No começo existem damascos provenientes do jardim da mãe, que se afoga na doença do esquecimento, e todos os damascos são despejados no quarto da filha, exigindo uma solução e um sentido a dar a esse acontecimento.
Trata-se de uma obra que se lê como um boomerang lançando, a cada página, qualquer coisa que mais tarde regressará. Lança perplexidades, ideias, angústias, vontades, frustrações, que se aprofundam e voltam mais resolvidas ou iluminadas.
O mundo entra n`”Esta Distante Proximidade” por vários lados e é sempre objecto de curiosidade e trabalho sobre o deslumbramento que provoca. A mãe vai-se perdendo no Alzheimer e requer, da filha, cuidados maternais e o reconstruir da relação tormentosa e estragada.
--*--
**Instruções:**
[1] Cite a parte do trecho que vai de "O mundo entra" até "tormentosa e estragada.".
[2] Responda com base no trecho:
(a) De onde vêm os damascos?
(b) Com que objeto é comparada a obra?
(c) De que doença sofre a mãe?
Os registos não têm nenhuma relação com o trecho.

**Secção de dados:**
--*--
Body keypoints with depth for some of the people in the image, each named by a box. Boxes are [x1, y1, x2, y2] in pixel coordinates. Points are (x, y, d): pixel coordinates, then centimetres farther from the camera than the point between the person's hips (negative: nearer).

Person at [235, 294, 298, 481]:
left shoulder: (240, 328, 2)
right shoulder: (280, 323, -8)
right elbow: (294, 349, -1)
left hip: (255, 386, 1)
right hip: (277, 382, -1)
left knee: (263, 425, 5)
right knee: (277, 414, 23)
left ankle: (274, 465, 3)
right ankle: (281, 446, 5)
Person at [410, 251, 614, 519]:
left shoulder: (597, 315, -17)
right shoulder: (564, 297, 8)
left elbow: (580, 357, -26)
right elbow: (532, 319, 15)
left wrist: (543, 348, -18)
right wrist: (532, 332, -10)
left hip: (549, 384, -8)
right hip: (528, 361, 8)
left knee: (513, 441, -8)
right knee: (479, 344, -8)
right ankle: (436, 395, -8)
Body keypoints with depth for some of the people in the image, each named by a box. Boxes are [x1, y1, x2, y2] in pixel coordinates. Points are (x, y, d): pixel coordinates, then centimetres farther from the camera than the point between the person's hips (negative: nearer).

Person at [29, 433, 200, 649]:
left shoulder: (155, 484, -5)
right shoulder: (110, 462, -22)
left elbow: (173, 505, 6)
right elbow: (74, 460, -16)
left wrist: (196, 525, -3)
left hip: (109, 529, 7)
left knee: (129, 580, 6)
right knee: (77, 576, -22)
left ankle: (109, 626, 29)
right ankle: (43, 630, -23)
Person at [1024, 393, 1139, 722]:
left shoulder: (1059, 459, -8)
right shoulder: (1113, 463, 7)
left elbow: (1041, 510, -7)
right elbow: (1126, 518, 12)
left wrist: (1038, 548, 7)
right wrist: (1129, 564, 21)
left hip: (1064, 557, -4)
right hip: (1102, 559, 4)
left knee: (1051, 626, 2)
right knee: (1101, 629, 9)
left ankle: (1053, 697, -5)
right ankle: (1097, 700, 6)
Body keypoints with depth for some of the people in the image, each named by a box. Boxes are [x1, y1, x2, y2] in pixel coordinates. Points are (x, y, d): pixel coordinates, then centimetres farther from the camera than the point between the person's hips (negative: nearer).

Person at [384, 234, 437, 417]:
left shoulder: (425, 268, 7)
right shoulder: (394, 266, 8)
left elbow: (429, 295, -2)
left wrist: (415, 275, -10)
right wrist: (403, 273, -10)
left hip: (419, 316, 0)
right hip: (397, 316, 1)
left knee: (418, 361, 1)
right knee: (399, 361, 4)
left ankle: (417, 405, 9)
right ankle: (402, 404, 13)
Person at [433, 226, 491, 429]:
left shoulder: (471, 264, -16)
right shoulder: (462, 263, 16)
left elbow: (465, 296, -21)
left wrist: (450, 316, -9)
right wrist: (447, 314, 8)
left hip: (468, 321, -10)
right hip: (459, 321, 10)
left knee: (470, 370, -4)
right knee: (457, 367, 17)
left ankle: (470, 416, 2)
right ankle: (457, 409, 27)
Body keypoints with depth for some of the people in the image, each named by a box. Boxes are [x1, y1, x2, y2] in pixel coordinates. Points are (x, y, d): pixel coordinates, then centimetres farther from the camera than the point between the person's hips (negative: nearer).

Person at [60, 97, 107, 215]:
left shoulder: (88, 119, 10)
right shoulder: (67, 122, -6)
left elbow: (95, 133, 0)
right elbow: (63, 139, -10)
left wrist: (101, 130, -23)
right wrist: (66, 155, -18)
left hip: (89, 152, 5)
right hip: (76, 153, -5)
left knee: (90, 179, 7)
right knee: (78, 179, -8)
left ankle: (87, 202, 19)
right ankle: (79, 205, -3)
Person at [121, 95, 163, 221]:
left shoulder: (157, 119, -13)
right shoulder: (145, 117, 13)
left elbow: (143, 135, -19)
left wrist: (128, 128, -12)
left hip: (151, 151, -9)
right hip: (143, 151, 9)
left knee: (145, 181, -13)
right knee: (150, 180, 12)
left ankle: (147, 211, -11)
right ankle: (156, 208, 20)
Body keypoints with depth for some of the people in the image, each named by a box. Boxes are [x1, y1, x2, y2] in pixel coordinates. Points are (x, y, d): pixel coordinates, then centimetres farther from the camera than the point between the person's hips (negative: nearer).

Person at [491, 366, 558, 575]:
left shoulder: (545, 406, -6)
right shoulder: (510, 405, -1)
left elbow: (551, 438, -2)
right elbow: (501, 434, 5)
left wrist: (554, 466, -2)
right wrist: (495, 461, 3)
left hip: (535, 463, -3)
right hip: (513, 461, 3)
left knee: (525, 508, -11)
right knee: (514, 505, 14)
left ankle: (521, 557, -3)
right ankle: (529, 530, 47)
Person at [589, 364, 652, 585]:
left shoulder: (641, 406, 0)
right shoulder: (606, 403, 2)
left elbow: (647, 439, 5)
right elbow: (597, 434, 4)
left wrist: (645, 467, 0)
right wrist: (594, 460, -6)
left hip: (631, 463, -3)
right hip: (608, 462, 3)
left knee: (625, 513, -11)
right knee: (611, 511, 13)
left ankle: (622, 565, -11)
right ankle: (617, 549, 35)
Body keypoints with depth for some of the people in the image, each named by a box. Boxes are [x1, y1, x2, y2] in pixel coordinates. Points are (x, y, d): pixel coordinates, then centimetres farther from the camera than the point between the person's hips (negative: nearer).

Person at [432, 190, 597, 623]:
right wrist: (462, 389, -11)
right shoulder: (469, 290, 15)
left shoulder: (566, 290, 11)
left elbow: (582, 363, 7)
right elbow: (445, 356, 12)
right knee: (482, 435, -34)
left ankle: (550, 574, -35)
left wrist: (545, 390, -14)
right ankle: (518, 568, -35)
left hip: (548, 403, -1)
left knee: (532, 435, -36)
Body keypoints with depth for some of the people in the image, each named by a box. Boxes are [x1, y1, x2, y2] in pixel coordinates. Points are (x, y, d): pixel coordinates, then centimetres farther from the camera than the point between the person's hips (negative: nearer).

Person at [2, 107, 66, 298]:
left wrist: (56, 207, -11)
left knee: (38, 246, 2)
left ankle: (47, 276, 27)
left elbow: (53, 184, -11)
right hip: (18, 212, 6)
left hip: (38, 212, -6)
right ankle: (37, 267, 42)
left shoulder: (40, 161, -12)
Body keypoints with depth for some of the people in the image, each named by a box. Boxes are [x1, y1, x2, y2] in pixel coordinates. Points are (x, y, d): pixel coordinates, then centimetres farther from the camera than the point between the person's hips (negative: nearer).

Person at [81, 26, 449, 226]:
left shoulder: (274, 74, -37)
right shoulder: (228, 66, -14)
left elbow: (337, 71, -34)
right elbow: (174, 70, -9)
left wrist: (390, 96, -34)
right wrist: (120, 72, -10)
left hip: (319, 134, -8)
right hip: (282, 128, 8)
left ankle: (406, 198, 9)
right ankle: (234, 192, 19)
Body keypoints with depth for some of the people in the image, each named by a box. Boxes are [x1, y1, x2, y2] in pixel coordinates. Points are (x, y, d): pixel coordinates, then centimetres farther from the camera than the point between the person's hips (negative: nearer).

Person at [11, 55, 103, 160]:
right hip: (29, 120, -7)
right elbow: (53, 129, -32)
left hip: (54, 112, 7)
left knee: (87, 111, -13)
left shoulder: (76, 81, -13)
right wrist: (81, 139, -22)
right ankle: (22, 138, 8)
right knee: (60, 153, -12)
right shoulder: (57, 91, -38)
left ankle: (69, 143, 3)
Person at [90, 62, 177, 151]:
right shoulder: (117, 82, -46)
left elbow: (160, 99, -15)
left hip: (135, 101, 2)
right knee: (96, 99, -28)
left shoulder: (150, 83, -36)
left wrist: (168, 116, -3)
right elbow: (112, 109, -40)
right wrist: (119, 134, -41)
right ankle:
--*--
**Respostas por item:**
[1]
O mundo entra n`”Esta Distante Proximidade” por vários lados e é sempre objecto de curiosidade e trabalho sobre o deslumbramento que provoca. A mãe vai-se perdendo no Alzheimer e requer, da filha, cuidados maternais e o reconstruir da relação tormentosa e estragada.

[2]
(a) Do jardim da mãe.
(b) Com um boomerang.
(c) De Alzheimer.